▶ [What is required]
Return all the lines below exactly. Any picture among them is omitted.

Body or hand keypoint data
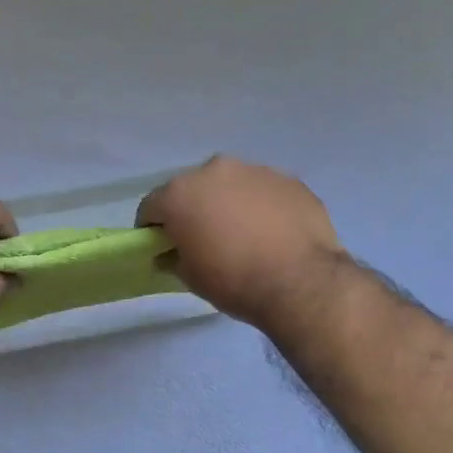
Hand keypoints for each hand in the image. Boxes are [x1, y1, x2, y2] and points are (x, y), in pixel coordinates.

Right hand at [136, 156, 346, 328]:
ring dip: (228, 204)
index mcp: (180, 193)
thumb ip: (172, 258)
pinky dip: (261, 206)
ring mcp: (255, 171)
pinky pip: (263, 191)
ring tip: (243, 235)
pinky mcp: (289, 179)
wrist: (301, 282)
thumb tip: (168, 254)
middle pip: (192, 189)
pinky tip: (272, 233)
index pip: (151, 206)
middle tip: (204, 239)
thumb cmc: (233, 280)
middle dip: (193, 210)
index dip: (152, 228)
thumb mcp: (190, 277)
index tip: (161, 247)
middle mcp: (214, 171)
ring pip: (230, 186)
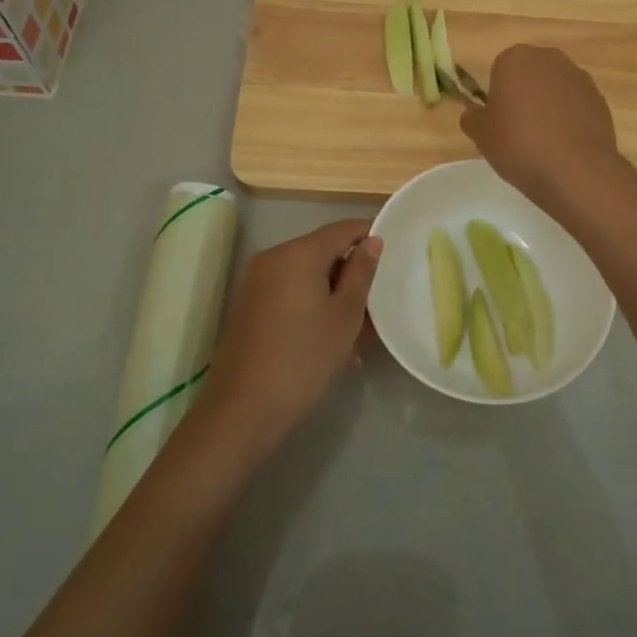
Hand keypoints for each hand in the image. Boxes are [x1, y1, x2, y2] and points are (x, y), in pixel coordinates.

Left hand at [194, 218, 381, 460]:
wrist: (243, 408)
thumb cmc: (304, 358)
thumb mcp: (345, 315)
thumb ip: (361, 272)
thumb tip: (372, 241)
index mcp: (298, 253)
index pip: (342, 229)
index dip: (369, 235)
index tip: (393, 252)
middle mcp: (272, 257)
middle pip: (321, 250)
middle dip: (350, 270)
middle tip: (376, 302)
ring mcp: (255, 280)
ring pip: (305, 274)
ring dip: (331, 291)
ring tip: (355, 328)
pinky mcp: (247, 304)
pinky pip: (287, 290)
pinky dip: (310, 303)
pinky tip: (325, 336)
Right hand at [461, 45, 624, 218]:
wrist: (574, 170)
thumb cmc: (518, 145)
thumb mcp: (480, 135)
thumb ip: (472, 117)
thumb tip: (475, 113)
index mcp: (515, 59)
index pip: (499, 71)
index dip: (498, 97)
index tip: (499, 122)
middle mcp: (549, 58)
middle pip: (530, 75)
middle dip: (524, 96)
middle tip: (519, 130)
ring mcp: (579, 77)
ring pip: (554, 89)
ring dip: (548, 106)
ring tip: (544, 142)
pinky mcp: (600, 99)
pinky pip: (575, 105)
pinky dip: (569, 119)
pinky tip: (565, 146)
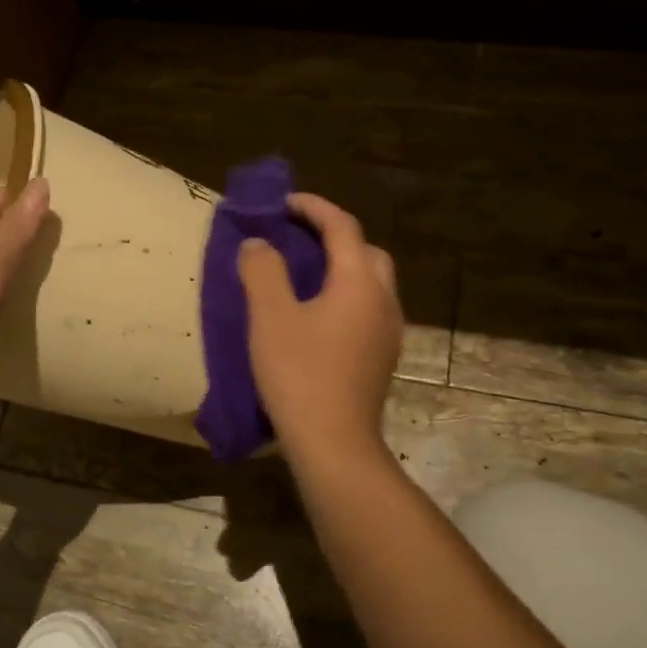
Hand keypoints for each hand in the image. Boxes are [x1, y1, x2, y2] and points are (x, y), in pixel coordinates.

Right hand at [238, 193, 401, 461]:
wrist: (334, 444)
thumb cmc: (300, 375)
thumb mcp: (270, 317)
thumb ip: (262, 270)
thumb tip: (258, 243)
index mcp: (358, 282)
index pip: (342, 226)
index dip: (312, 207)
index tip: (282, 203)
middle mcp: (383, 300)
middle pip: (365, 252)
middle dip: (334, 237)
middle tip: (297, 239)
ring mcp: (388, 332)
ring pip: (370, 282)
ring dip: (342, 268)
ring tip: (303, 276)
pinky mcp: (382, 358)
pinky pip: (367, 309)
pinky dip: (345, 296)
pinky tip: (317, 317)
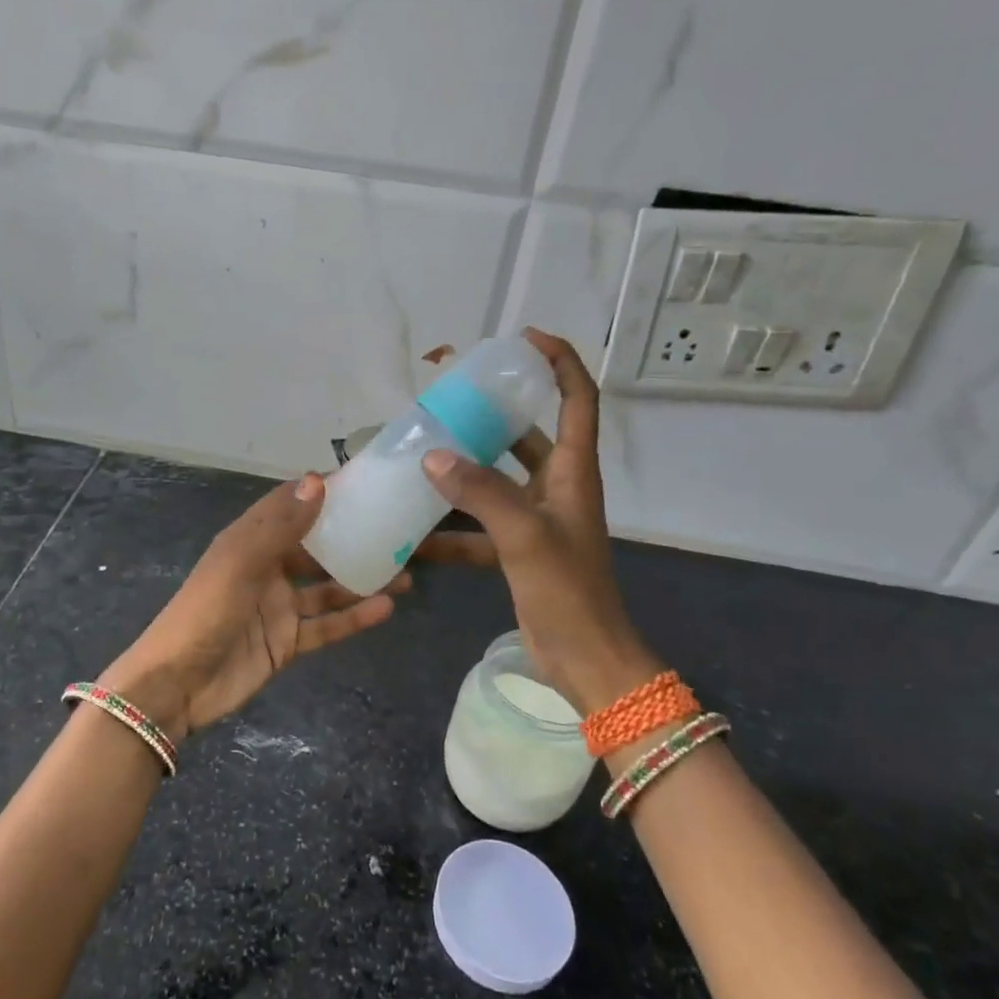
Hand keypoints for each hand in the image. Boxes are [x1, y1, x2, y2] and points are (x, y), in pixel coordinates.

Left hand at [98, 473, 407, 740]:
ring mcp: (279, 607)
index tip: (367, 483)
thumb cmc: (205, 613)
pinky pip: (326, 626)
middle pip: (317, 548)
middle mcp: (268, 568)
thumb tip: (318, 479)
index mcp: (250, 540)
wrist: (176, 686)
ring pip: (328, 588)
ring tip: (407, 573)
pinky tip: (386, 608)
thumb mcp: (240, 562)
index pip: (291, 506)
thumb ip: (281, 526)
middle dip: (354, 539)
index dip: (323, 492)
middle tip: (399, 533)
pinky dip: (354, 618)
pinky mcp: (287, 642)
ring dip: (362, 580)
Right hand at [418, 328, 661, 717]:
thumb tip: (433, 456)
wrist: (585, 660)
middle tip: (449, 398)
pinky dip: (451, 527)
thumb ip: (480, 493)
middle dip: (493, 412)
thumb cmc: (567, 592)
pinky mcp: (517, 550)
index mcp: (572, 472)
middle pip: (528, 434)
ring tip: (420, 452)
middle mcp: (556, 487)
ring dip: (463, 469)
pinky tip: (414, 531)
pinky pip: (479, 525)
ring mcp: (535, 519)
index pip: (577, 399)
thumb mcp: (524, 536)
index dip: (560, 362)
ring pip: (497, 479)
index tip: (524, 339)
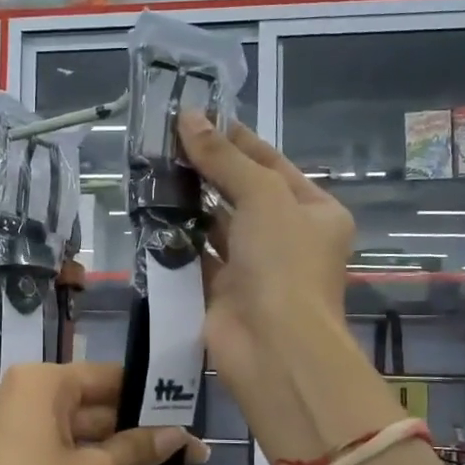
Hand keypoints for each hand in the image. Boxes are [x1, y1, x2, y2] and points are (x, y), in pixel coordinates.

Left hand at [0, 362, 204, 464]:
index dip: (150, 398)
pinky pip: (54, 463)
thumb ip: (136, 449)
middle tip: (192, 458)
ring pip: (74, 441)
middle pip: (91, 409)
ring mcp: (5, 437)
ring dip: (119, 462)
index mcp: (37, 384)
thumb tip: (178, 434)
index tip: (189, 417)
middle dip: (139, 436)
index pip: (107, 377)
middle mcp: (17, 400)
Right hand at [177, 110, 394, 459]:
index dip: (235, 139)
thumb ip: (224, 158)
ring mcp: (254, 268)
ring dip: (188, 205)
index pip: (271, 164)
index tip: (197, 117)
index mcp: (315, 212)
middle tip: (163, 143)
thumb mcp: (263, 196)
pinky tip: (150, 216)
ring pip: (216, 227)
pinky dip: (176, 241)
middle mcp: (287, 238)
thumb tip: (189, 117)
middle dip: (206, 171)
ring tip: (150, 173)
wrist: (274, 347)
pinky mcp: (223, 293)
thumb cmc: (284, 263)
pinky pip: (196, 258)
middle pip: (242, 194)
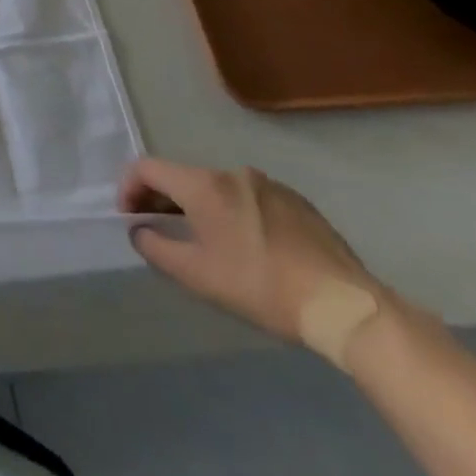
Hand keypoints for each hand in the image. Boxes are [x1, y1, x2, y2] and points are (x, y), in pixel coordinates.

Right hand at [119, 158, 381, 344]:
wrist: (347, 308)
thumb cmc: (261, 286)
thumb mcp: (196, 275)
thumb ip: (155, 246)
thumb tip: (140, 231)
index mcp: (203, 185)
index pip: (146, 168)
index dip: (128, 189)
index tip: (130, 219)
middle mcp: (233, 173)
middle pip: (182, 177)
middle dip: (162, 201)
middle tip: (160, 232)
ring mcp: (269, 185)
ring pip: (216, 189)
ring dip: (198, 208)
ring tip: (204, 243)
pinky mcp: (298, 203)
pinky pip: (249, 199)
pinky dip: (233, 214)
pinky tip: (247, 248)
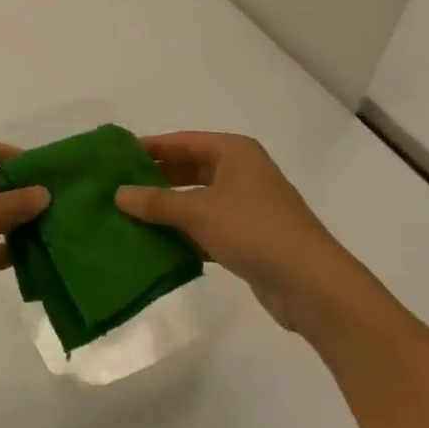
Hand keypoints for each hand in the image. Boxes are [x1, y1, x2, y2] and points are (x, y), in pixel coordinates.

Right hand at [115, 132, 354, 334]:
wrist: (313, 286)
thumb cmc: (255, 231)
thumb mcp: (200, 212)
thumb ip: (157, 202)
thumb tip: (118, 195)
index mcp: (233, 152)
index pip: (182, 142)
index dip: (150, 148)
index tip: (116, 156)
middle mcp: (240, 172)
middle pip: (189, 169)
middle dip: (156, 179)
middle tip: (117, 188)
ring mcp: (246, 205)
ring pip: (197, 200)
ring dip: (168, 209)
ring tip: (128, 216)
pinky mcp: (248, 237)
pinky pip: (207, 227)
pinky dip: (184, 233)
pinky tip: (156, 245)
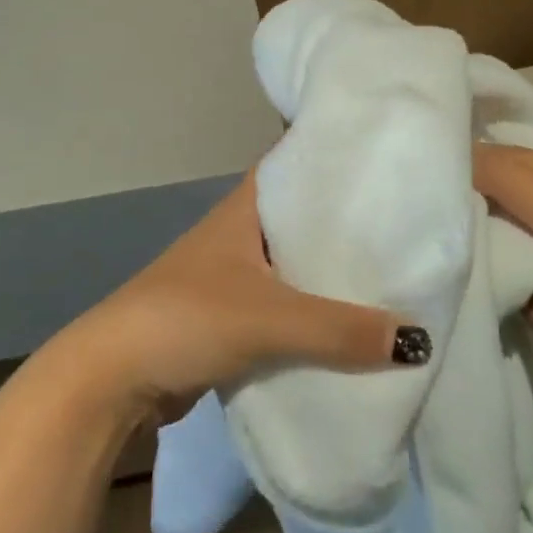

▶ [Solution to this problem]
Hand keypoints for each hand in the image. Boxes are [x1, y1, x2, y2] and points are (x, y), in pixel coordinates.

Right hand at [136, 156, 346, 328]:
ring dip: (228, 204)
index mcp: (180, 193)
thumb ip: (172, 258)
pinky dip: (261, 206)
ring mcp: (255, 171)
pinky pip: (263, 191)
ring tip: (243, 235)
pinky mcp: (289, 179)
wrist: (301, 282)
thumb tip: (168, 254)
middle pip: (192, 189)
pinky tip: (272, 233)
index pip: (151, 206)
middle tip: (204, 239)
thumb cmc: (233, 280)
middle dip: (193, 210)
index dip: (152, 228)
thumb mcp: (190, 277)
index tip: (161, 247)
middle mcp: (214, 171)
ring pip: (230, 186)
Hand keypoints for each hand in the image. Boxes are [x1, y1, x2, y2] and points are (x, y), in pixel coordinates.

Left hand at [194, 218, 381, 460]:
wrist: (243, 408)
thumb cmc: (304, 358)
thumb mcp: (345, 315)
thumb ip: (361, 272)
thumb tip: (372, 241)
index mcp: (298, 253)
index pip: (342, 229)
index dip: (369, 235)
index tip: (393, 252)
middle mcp: (272, 257)
middle pip: (321, 250)
middle dip: (350, 270)
middle tip: (376, 302)
ring mcp: (255, 280)
ring pip: (305, 274)
ring dip: (331, 291)
ring tip: (355, 328)
pinky mcp: (247, 304)
pinky pip: (287, 290)
pinky dip: (310, 303)
pinky tip: (325, 336)
Right hand at [461, 45, 624, 218]:
wrist: (574, 170)
thumb cmc: (518, 145)
thumb mcp: (480, 135)
thumb ip: (472, 117)
thumb tip: (475, 113)
index mcp: (515, 59)
index pip: (499, 71)
index dip: (498, 97)
index tip: (499, 122)
middle mcp: (549, 58)
middle pip: (530, 75)
middle dip: (524, 96)
middle tip: (519, 130)
ring mcp: (579, 77)
ring pip: (554, 89)
ring dip: (548, 106)
ring tip: (544, 142)
pinky mcp: (600, 99)
pinky pip: (575, 105)
pinky dip: (569, 119)
pinky tip: (565, 146)
Hand keypoints for each hand in the image. Boxes are [x1, y1, x2, y2] and points are (x, y), in pixel coordinates.

Right hand at [238, 193, 401, 461]:
wrist: (334, 444)
thumb cmc: (300, 375)
thumb mcp: (270, 317)
thumb ip: (262, 270)
thumb tip: (258, 243)
index mcp: (358, 282)
index pip: (342, 226)
index dip: (312, 207)
index tip: (282, 203)
middle mcp: (383, 300)
middle pip: (365, 252)
middle dip: (334, 237)
middle tip: (297, 239)
ring mcp: (388, 332)
ring pip: (370, 282)
ring dip: (342, 268)
ring tip: (303, 276)
pinky mcp: (382, 358)
pinky pip: (367, 309)
pinky dip: (345, 296)
pinky tip: (317, 317)
Hand keypoints for each hand in the image. Boxes are [x1, y1, x2, y2] and points are (x, y), in pixel coordinates.

Left hand at [98, 473, 407, 740]:
ring mcp: (279, 607)
index tip: (367, 483)
thumb cmc: (205, 613)
pinky pip: (326, 626)
middle pip: (317, 548)
middle mcp: (268, 568)
thumb tip: (318, 479)
index mcp: (250, 540)
wrist: (176, 686)
ring pip: (328, 588)
ring tip: (407, 573)
pinky tip: (386, 608)
thumb mcp: (240, 562)
index pip: (291, 506)
thumb ip: (281, 526)
middle dip: (354, 539)
index dip: (323, 492)
middle tip: (399, 533)
pinky dip: (354, 618)
pinky mcp: (287, 642)
ring dip: (362, 580)
Right hand at [418, 328, 661, 717]:
thumb tip: (433, 456)
wrist: (585, 660)
middle tip: (449, 398)
pinky dip: (451, 527)
thumb ip: (480, 493)
middle dip: (493, 412)
thumb cmc: (567, 592)
pinky mcp: (517, 550)
index mcp: (572, 472)
middle pip: (528, 434)
ring tip: (420, 452)
middle mcp: (556, 487)
ring dip: (463, 469)
pinky tip: (414, 531)
pinky pip: (479, 525)
ring mcp: (535, 519)
index pip: (577, 399)
thumb mcp: (524, 536)
index dip: (560, 362)
ring pip: (497, 479)
index tip: (524, 339)
Hand keypoints for each hand in the image. Boxes are [x1, y1, x2, y2] and points are (x, y), in pixel coordinates.

Left hand at [0, 362, 204, 464]:
index dip: (150, 398)
pinky pip: (54, 463)
thumb ip: (136, 449)
middle tip: (192, 458)
ring pip: (74, 441)
middle pip: (91, 409)
ring mcp: (5, 437)
ring dip: (119, 462)
index mcp: (37, 384)
thumb tip: (178, 434)
index tip: (189, 417)
middle dip: (139, 436)
index pip: (107, 377)
middle mcp: (17, 400)
Right hand at [177, 110, 394, 459]:
index dip: (235, 139)
thumb ip: (224, 158)
ring mcp: (254, 268)
ring dip: (188, 205)
index pip: (271, 164)
index tip: (197, 117)
index mcp: (315, 212)
middle tip: (163, 143)
thumb mcp: (263, 196)
pinky tip: (150, 216)
ring pip: (216, 227)
pinky dip: (176, 241)
middle mcp: (287, 238)
thumb tip: (189, 117)
middle dip: (206, 171)
ring tip: (150, 173)
wrist: (274, 347)
pinky mcp: (223, 293)
thumb cmc: (284, 263)
pinky pip: (196, 258)
middle pip: (242, 194)
Hand keypoints for each hand in the image. Boxes are [x1, y1, x2, y2] and points are (x, y), in pixel coordinates.

Right hand at [119, 158, 381, 344]:
wrist: (347, 308)
thumb cmc: (261, 286)
thumb mcp: (196, 275)
thumb ip: (155, 246)
thumb tip: (140, 231)
index mcp: (203, 185)
index pip: (146, 168)
index dip: (128, 189)
index tip: (130, 219)
middle mcp: (233, 173)
middle pip: (182, 177)
middle dip: (162, 201)
middle tip: (160, 232)
ring mcp: (269, 185)
ring pip: (216, 189)
ring dip: (198, 208)
ring tip: (204, 243)
pinky mcp: (298, 203)
pinky pip: (249, 199)
pinky dip: (233, 214)
pinky tip: (247, 248)
Hand keypoints for each hand in the image. Boxes are [x1, y1, x2, y2] and points are (x, y), in pixel coordinates.

Right hand at [115, 132, 354, 334]:
wrist: (313, 286)
thumb cmc: (255, 231)
thumb mcp: (200, 212)
thumb ip: (157, 202)
thumb tip: (118, 195)
index mcp: (233, 152)
index pip: (182, 142)
index dip: (150, 148)
index tip: (116, 156)
middle mcp: (240, 172)
middle pip: (189, 169)
middle dip: (156, 179)
middle tip: (117, 188)
ring mcp: (246, 205)
ring pip: (197, 200)
ring dip: (168, 209)
ring tip: (128, 216)
pinky mcp: (248, 237)
pinky pip: (207, 227)
pinky dip: (184, 233)
pinky tip: (156, 245)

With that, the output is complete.